You go out to dinner with your mom and sweetheart and leave a place for your dad, who's still at the hospital, who has been there ever since he got the call from your grandmother earlier this afternoon and raced out. You've heard snippets from him over the speaker phone through the day... can't speak... weak right side... fidgeting... MRI... And it's hard to pull it all into your mind, to associate any of it with your sweet Pop Pop and his trademark quick wit, his storytelling, his still-brown hair (natural, even at 86!), his keen and feisty grin, the loving squeeze of his leathery hand. It's hard to comprehend that he's gone from talking, eating and drinking at the Thanksgiving table to being tended, poked and prodded in a hospital bed.
You sit at the restaurant. Dad's still at the hospital, making sure things are in order. A family from church comes and greets your table. Mom shares the news with them, asks for prayers, and they nod, of course. In the middle of ordering food (Mom reads Dad the menu options over the phone), everyone stops mid-sentence to stare at the TV at the front of the room, watching as Auburn runs for the most unexpected of touchdowns and victories. You savor the collective gasps from the diners, the community, the being-part-of-something that you love about sports. Pop Pop helped teach you that. (He also taught you to yell at the TV as if the players and coaches could hear you, or maybe that's been in your blood from the beginning.)
Dad arrives thirty minutes later, looking tired but heartened, happy for the food and drink and company. Warmth rises from intermingled voices and hearts, steaming plates of chicken and spinach, fries and blue cheese. He gives you the latest news, explains what he can explain.
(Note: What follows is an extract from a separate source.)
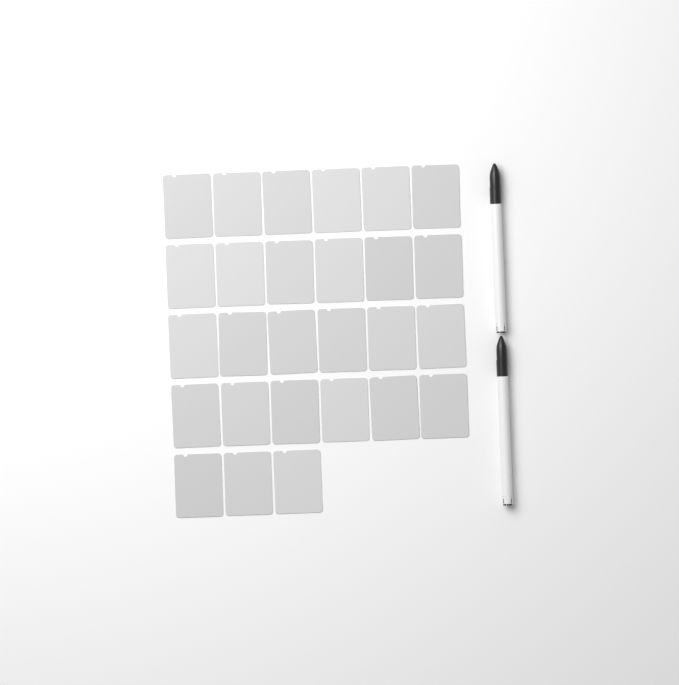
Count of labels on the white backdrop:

His brothers and sister have been there in shifts, and it makes you glad to think of your aunt and uncles surrounding their father and mother in love, actively being the stalwart and strong-hearted family you've flat-out adored since you were young. Dad's phone rings at the table, and nobody minds; this is life right now, and you listen to him give updates to your cousin, your brother, it feels like they are at the table too. Dad's voice mixes with the ordinary beauty of others' dinner topics. Indeed, his conversation has its own beauty: flowing through the explanations, the logistics, the medical jargon and concern, a strong current of care, of hope, keeps you all afloat.
The next morning you walk down the ICU hallway with your family, the sights, sounds and smells of hospital jarring you with every turn. You get to your grandfather's room and hug your grandmother tight. She stands next to Pop Pop's bed and smiles, adjusting his covers, talking to you, talking to him, her husband of 63 years. Pop Pop's eyes are open, shifting to see. Everyone takes turns saying hello, and then you sit down next to him and hold his leathery left hand. His mouth twitches into an unmistakable smile. He tries to speak. "I think he said your name," Mom says, eyes shining. His fingers curl over yours, a loving squeeze. "One of my favorite hands to hold," you tell him, because it's true. You would sit here all day if you could, if you didn't have to drive through two states back to post-holiday routine. A minister friend comes in to offer a prayer, and Pop Pop's head bobs, aware, appreciative. You feel strength in the pastor's words, in the energy of love. Pop Pop's fingers stay with yours, you hold on to your mother, your grandmother, heads bowed, summoning light.
When it's time to go, you tell Pop Pop that you're going to sing extra loud for him in church today. You see that nod, that smile, but still you don't want to leave.
At church it's Advent, a time of anticipation, a time of hope. Friends and loved ones stop you as you walk in, asking for updates, hugging your neck. They know and love him as much as you do, how could they not? You sing loud like you told him you would, the words of the sacred season rising high, many voices building up courage.
In Him there is no darkness at all,
the night and the day are both alike...
O come, thou Dayspring, come and cheer
our spirits by thine advent here
disperse the gloomy clouds of night,
and death's dark shadows put to flight.
Rejoice, rejoice! Emmanuel shall come to thee, O Israel.
Rejoice in sorrow. Hope through fear. You're not sure how you'll do that, it's all a little surreal and out-of-body still. You take Communion and inhale your bread without thinking, before it's time to dip it in the cup. You start to whisper an apology, but your pastor simply pulls another piece off the loaf. "Just more grace," she says with a smile.
It occurs to you that perhaps you took Communion for two. That though you left the hospital, you didn't stop holding his leathery hand. And no matter how this part of the story goes, you'll keep holding on.
That's what grace does. That's what family does. That's what Pop Pop has taught you.